A joint venture of Noble Energy Mediterranean, Delek Drilling LP, Avner Oil & Gas Exploration LP, and Ratio Oil Exploration LP has reached agreement with Australian company Woodside Petroleum Ltd. on terms under which Woodside can buy into the 349/Rachel and 30/Amit licences offshore Israel that contain the Leviathan gas field. Woodside is the preferred partner in a competitive bidding process.

Woodside would acquire a 30% interest in the field which is estimated to contain reserves of 17 tcf of gas. Woodside also would be included in other exploration opportunities in the permits.

The agreement involves an initial up-front payment of $696 million. Woodside has also offered $200 million once laws permitting LNG export from Israel are in place. This would be followed by a payment of $30 million on final investment decision for a Leviathan LNG development.

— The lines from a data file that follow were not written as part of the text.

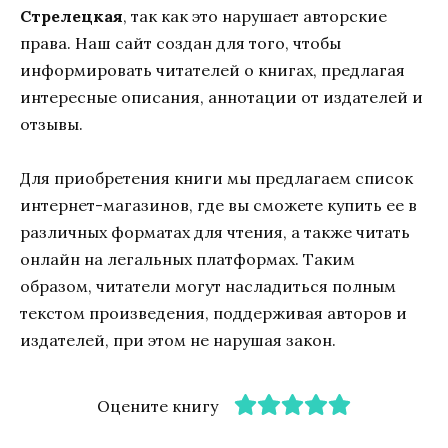
Стрелецкая
, так как это нарушает авторские
права. Наш сайт создан для того, чтобы
информировать читателей о книгах, предлагая
интересные описания, аннотации от издателей и
отзывы.
Для приобретения книги мы предлагаем список
интернет-магазинов, где вы сможете купить ее в
различных форматах для чтения, а также читать
онлайн на легальных платформах. Таким
образом, читатели могут насладиться полным
текстом произведения, поддерживая авторов и
издателей, при этом не нарушая закон.
Оцените книгу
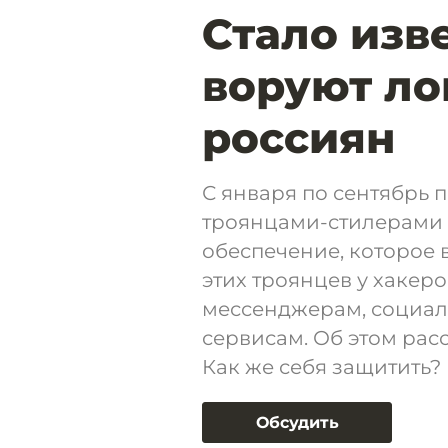
Стало изв
воруют ло
россиян
С января по сентябрь п
троянцами-стилерами 
обеспечение, которое 
этих троянцев у хакеро
мессенджерам, социал
сервисам. Об этом рас
Как же себя защитить?
Обсудить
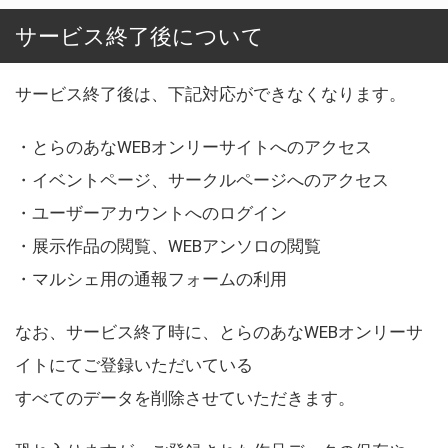
サービス終了後について
サービス終了後は、下記対応ができなくなります。
・とらのあなWEBオンリーサイトへのアクセス
・イベントページ、サークルページへのアクセス
・ユーザーアカウントへのログイン
・展示作品の閲覧、WEBアンソロの閲覧
・マルシェ用の通報フォームの利用
なお、サービス終了時に、とらのあなWEBオンリーサ
イトにてご登録いただいている
すべてのデータを削除させていただきます。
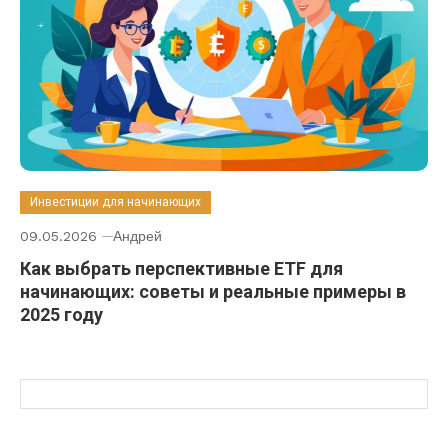
Инвестиции для начинающих
09.05.2026
Андрей
Как выбрать перспективные ETF для
начинающих: советы и реальные примеры в
2025 году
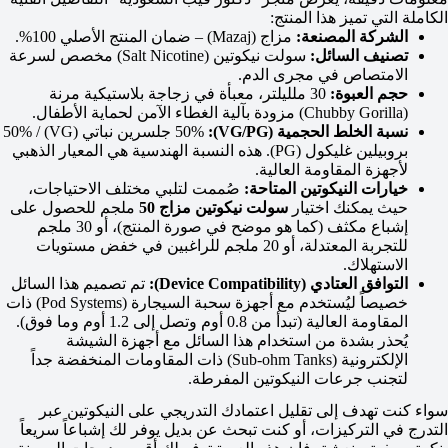
الكاملة التي تميز هذا المنتج:
الشركة المصنعة:
مزاج (Mazaj) – ضمان المنتج الأصلي 100%.
تصنيف السائل:
سولت نيكوتين (Salt Nicotine) مخصص لسرعة
الامتصاص في مجرى الدم.
حجم العبوة:
30 ملليلتر، معبأة في زجاجة بلاستيكية مرنة
(Chubby Gorilla) مزودة بآلية الغطاء الآمن لحماية الأطفال.
نسبة الخلط الحجمية (VG/PG):
50% جلسرين نباتي (VG) / 50%
بروبيلين غليكول (PG). هذه النسبة الهندسية هي المعيار الذهبي
لأجهزة المقاومة العالية.
خيارات النيكوتين المتاحة:
صُممت لتلبي مختلف الاحتياجات،
حيث يمكنك اختيار
سولت نيكوتين مزاج 50
ملجم للحصول على
إشباع مكثف (كما هو موضح في صورة المنتج)، أو 30 ملجم
للتجربة المعتدلة، أو 20 ملجم للراغبين في خفض مستويات
الاستهلاك.
التوافق العتادي (Device Compatibility):
تم تصميم هذا السائل
خصيصاً ليُستخدم مع أجهزة سحبة السيجارة (Pod Systems) ذات
المقاومة العالية (تبدأ من 0.8 أوم وتصل إلى 1.2 أوم وما فوق).
يُحذر بشدة من استخدام هذا السائل مع أجهزة الشيشة
الإلكترونية (Sub-ohm Tanks) ذات المقاومات المنخفضة جداً
لتجنب جرعات النيكوتين المفرطة.
سواء كنت تهدف إلى تقليل اعتمادك التدريجي على النيكوتين عبر
التدرج في التركيزات، أو كنت تبحث عن بديل يوفر لك إشباعاً سريعاً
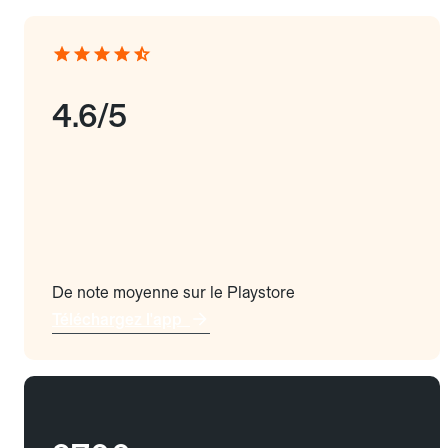
4.6/5
De note moyenne sur le Playstore
Téléchargez l'app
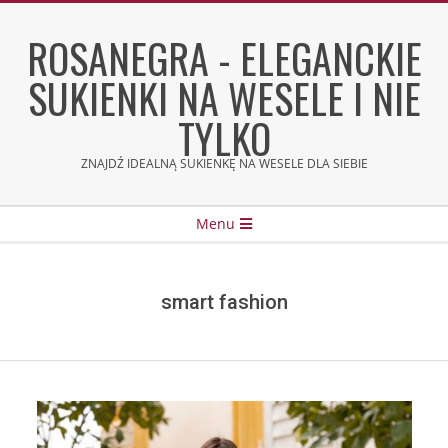
Skip
to
ROSANEGRA - ELEGANCKIE
content
SUKIENKI NA WESELE I NIE
TYLKO
ZNAJDŹ IDEALNĄ SUKIENKĘ NA WESELE DLA SIEBIE
Secondary
Menu
Navigation
Menu
smart fashion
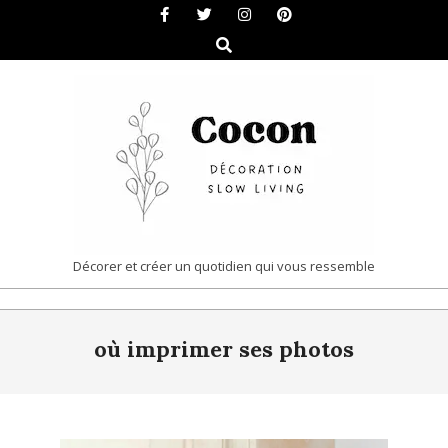
Skip
to
Search
content
COCON
Décorer et créer un quotidien qui vous ressemble
|
Primary
DÉCORATION
où imprimer ses photos
Navigation
&
Menu
SLOW
LIVING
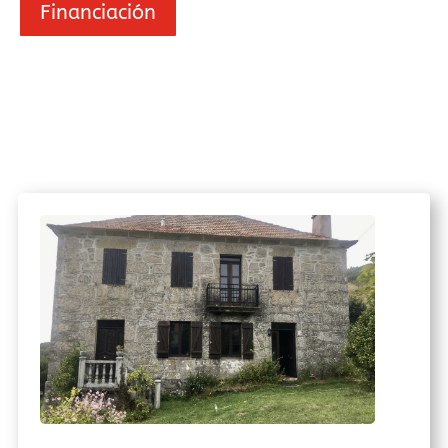
Financiación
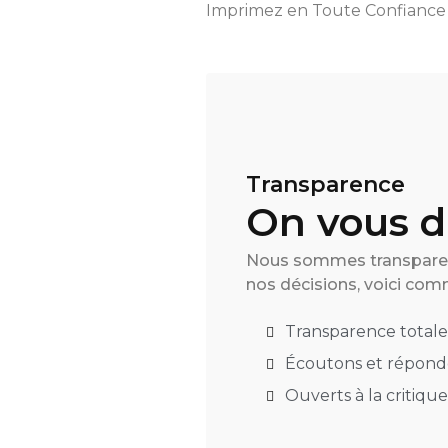
Imprimez en Toute Confiance
Transparence
On vous di
Nous sommes transparen
nos décisions, voici com
Transparence totale
Écoutons et répondo
Ouverts à la critiqu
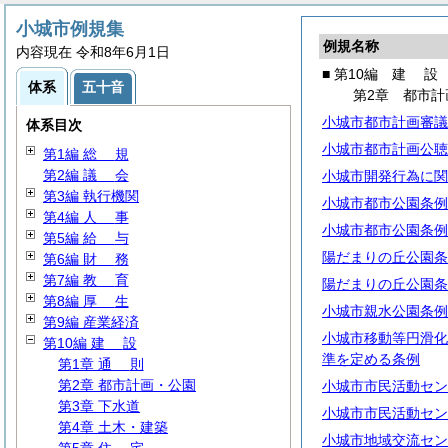
小城市例規集
例規名称
内容現在 令和8年6月1日
■ 第10編
建
設
体系
五十音
第2章 都市計
小城市都市計画審議
体系目次
小城市都市計画公聴
第1編
総
規
第2編
議
会
小城市開発行為に関
第3編 執行機関
小城市都市公園条例
第4編
人
事
小城市都市公園条例
第5編
給
与
陽だまりの丘公園条
第6編
財
務
第7編
教
育
陽だまりの丘公園条
第8編
厚
生
小城市親水公園条例
第9編 産業経済
小城市移動等円滑化
第10編
建
設
準を定める条例
第1章
通
則
第2章 都市計画・公園
小城市市民活動セン
第3章 下水道
小城市市民活動セン
第4章 土木・建築
小城市地域交流セン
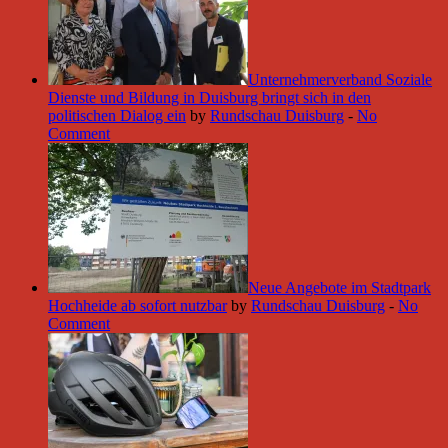
Unternehmerverband Soziale
Dienste und Bildung in Duisburg bringt sich in den
politischen Dialog ein
by
Rundschau Duisburg
-
No
Comment
Neue Angebote im Stadtpark
Hochheide ab sofort nutzbar
by
Rundschau Duisburg
-
No
Comment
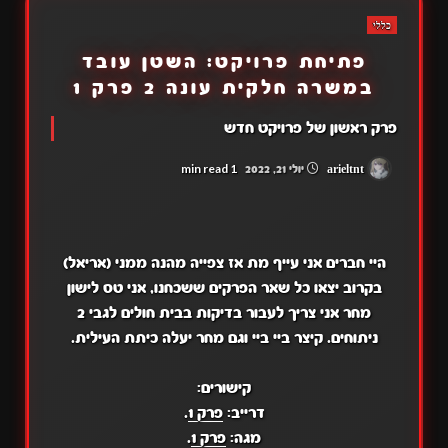
כללי
פתיחת פרויקט: השטן עובד
במשרה חלקית עונה 2 פרק 1
פרק ראשון של פרויקט חדש
1 min read
arieltnt
יולי 21, 2022
היי חברים אני עייף מת אז צפייה מהנה ממני (אריאל)
בקרוב יצאו כל שאר הפרקים ששכחנו, אני טס לישון
מחר אני צריך לעבור בדיקות בבית חולים לגבי 2
ניתוחים. קיצר ביי ביי וגם מחר יעלה כיתת העילית.
קישורים:
דרייב:
פרק 1
.
מגה:
פרק 1
.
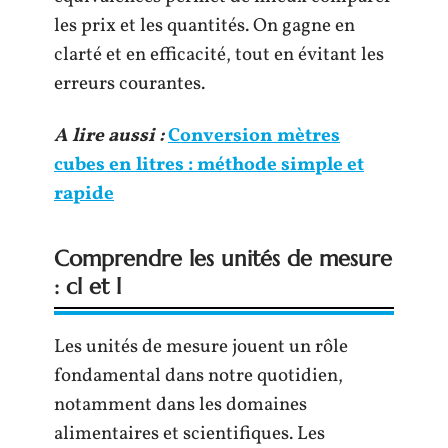
les prix et les quantités. On gagne en
clarté et en efficacité, tout en évitant les
erreurs courantes.
A lire aussi :
Conversion mètres
cubes en litres : méthode simple et
rapide
Comprendre les unités de mesure
: cl et l
Les unités de mesure jouent un rôle
fondamental dans notre quotidien,
notamment dans les domaines
alimentaires et scientifiques. Les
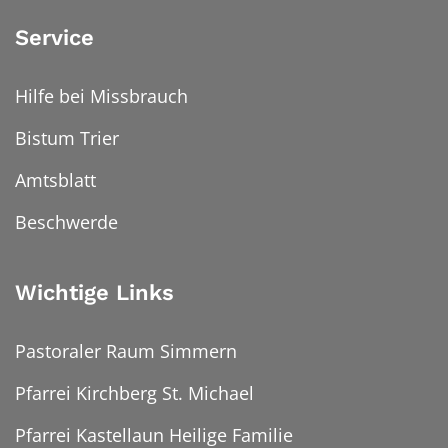
Service
Hilfe bei Missbrauch
Bistum Trier
Amtsblatt
Beschwerde
Wichtige Links
Pastoraler Raum Simmern
Pfarrei Kirchberg St. Michael
Pfarrei Kastellaun Heilige Familie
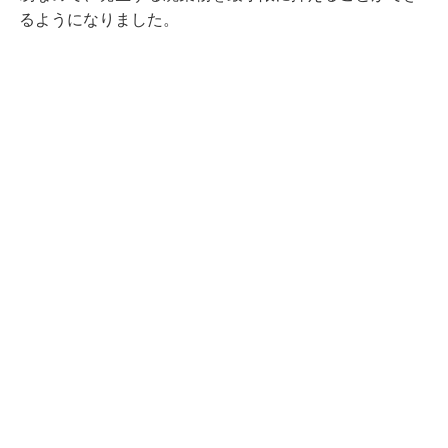
るようになりました。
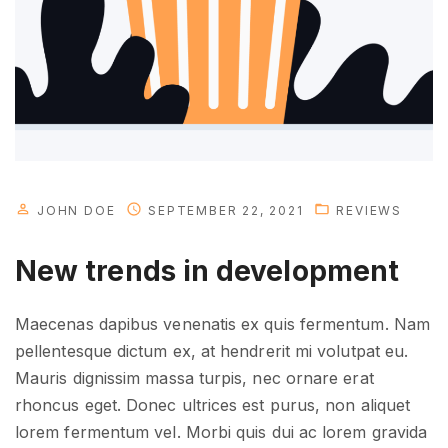
"
JOHN DOE
SEPTEMBER 22, 2021
REVIEWS
New trends in development
Maecenas dapibus venenatis ex quis fermentum. Nam
pellentesque dictum ex, at hendrerit mi volutpat eu.
Mauris dignissim massa turpis, nec ornare erat
rhoncus eget. Donec ultrices est purus, non aliquet
lorem fermentum vel. Morbi quis dui ac lorem gravida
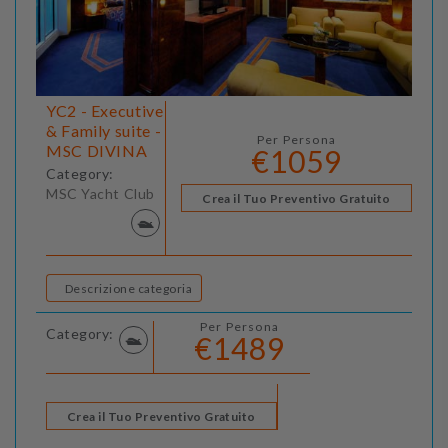
YC2 - Executive
& Family suite -
Per Persona
MSC DIVINA
€1059
Category:
MSC Yacht Club
Crea il Tuo Preventivo Gratuito
Descrizione categoria
Per Persona
Category:
€1489
Crea il Tuo Preventivo Gratuito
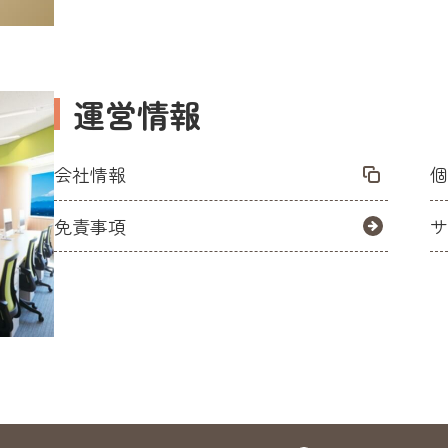
運営情報
会社情報
免責事項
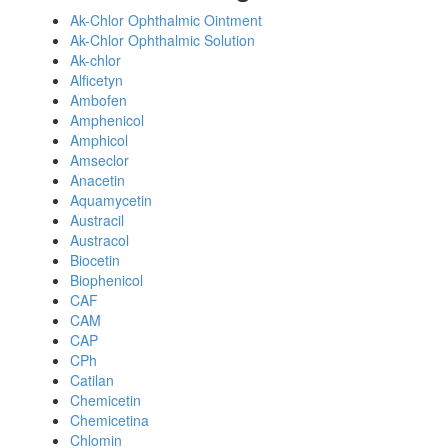
Ak-Chlor Ophthalmic Ointment
Ak-Chlor Ophthalmic Solution
Ak-chlor
Alficetyn
Ambofen
Amphenicol
Amphicol
Amseclor
Anacetin
Aquamycetin
Austracil
Austracol
Biocetin
Biophenicol
CAF
CAM
CAP
CPh
Catilan
Chemicetin
Chemicetina
Chlomin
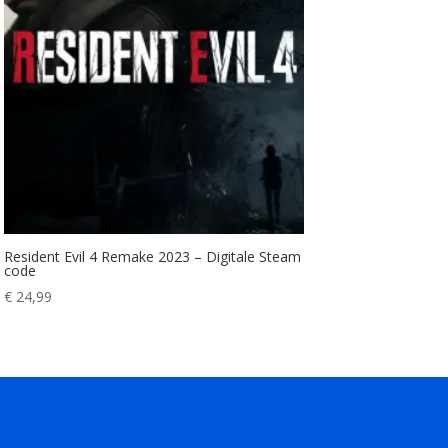
Resident Evil 4 Remake 2023 – Digitale Steam
code
€
24,99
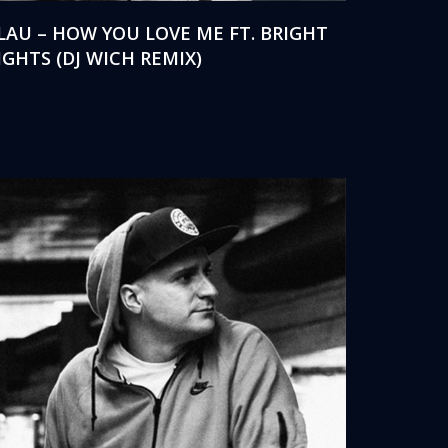
LAU – HOW YOU LOVE ME FT. BRIGHT
IGHTS (DJ WICH REMIX)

In addition there would be potential annual revenue sharing payments equal to 11.5% of Woodside's incremental revenue above an agreed escalating price threshold over the life of the project capped at $1 billion.

Under the agreement, Woodside would be operator of any LNG development in the Leviathan permits. Noble said there would be an initial production from the field into the Israeli domestic market in 2016, however a pre-FEED assessment for an LNG project is also under way.

The deal is subject to a number of conditions, including execution of a fully termed agreement.

Planned Pacific Northwest LNG plant marks progress

Petronas Carigali Canada Ltd. and Progress Energy Resources Corp., Calgary, owners of what they have now named Pacific Northwest LNG, said Dec. 4 they have moved the project to pre-FEED following a successful feasibility study.

To be built on Lelu Island, off the Hecate Strait in the District of Port Edward, BC, the plant will initially include two, 3.8-million tonne/year (tpy) trains with expansion capability for a third.

If Canadian authorities approve the acquisition of Progress by Petronas, throughput of natural gas at Pacific Northwest LNG will increase to 6 million tpy/train. Only a few weeks ago, Canada denied the acquisition but negotiations are apparently proceeding (OGJ Online, Oct. 29, 2012).

If Pacific Northwest LNG proceeds, estimated investment in the LNG export plant will be $9-11 billion (Can.), "depending on the final project scope," the companies said.

Petronas and Progress reiterated they expect final investment decision in late 2014, with first LNG exports in 2018.

Permits sought for South Texas LNG export

Pangea LNG (North America) Holdings LLC, Ingleside, Tex., has begun seeking approvals to build an LNG export plant on Corpus Christi Bay in South Texas.

Pangea applied to the US Department of Energy to export as much as 8 million tonnes/year of LNG to all current and future countries with which the US has a Free Trade Agreement and plans to file a similar application for LNG exports to any other country with which the US has no FTA in effect.

The project—South Texas LNG Export—will be in the city of Ingleside on the La Quinta Ship Channel, part of the Port of Corpus Christi. It will sit on a portion of 550 acres that include ½ mile of frontage on the federally maintained deepwater ship channel.

The announcement said Pangea has had the site under option since June. A separate pipeline would connect the LNG plant to extensive interstate and intrastate natural gas transmission pipelines in South Texas.

John Godbold, project director for Pangea LNG, said project feasibility and preliminary design are now under way by CB&I, Houston. If this application process moves forward on schedule, he said, the South Texas LNG plant could be in operation by 2018.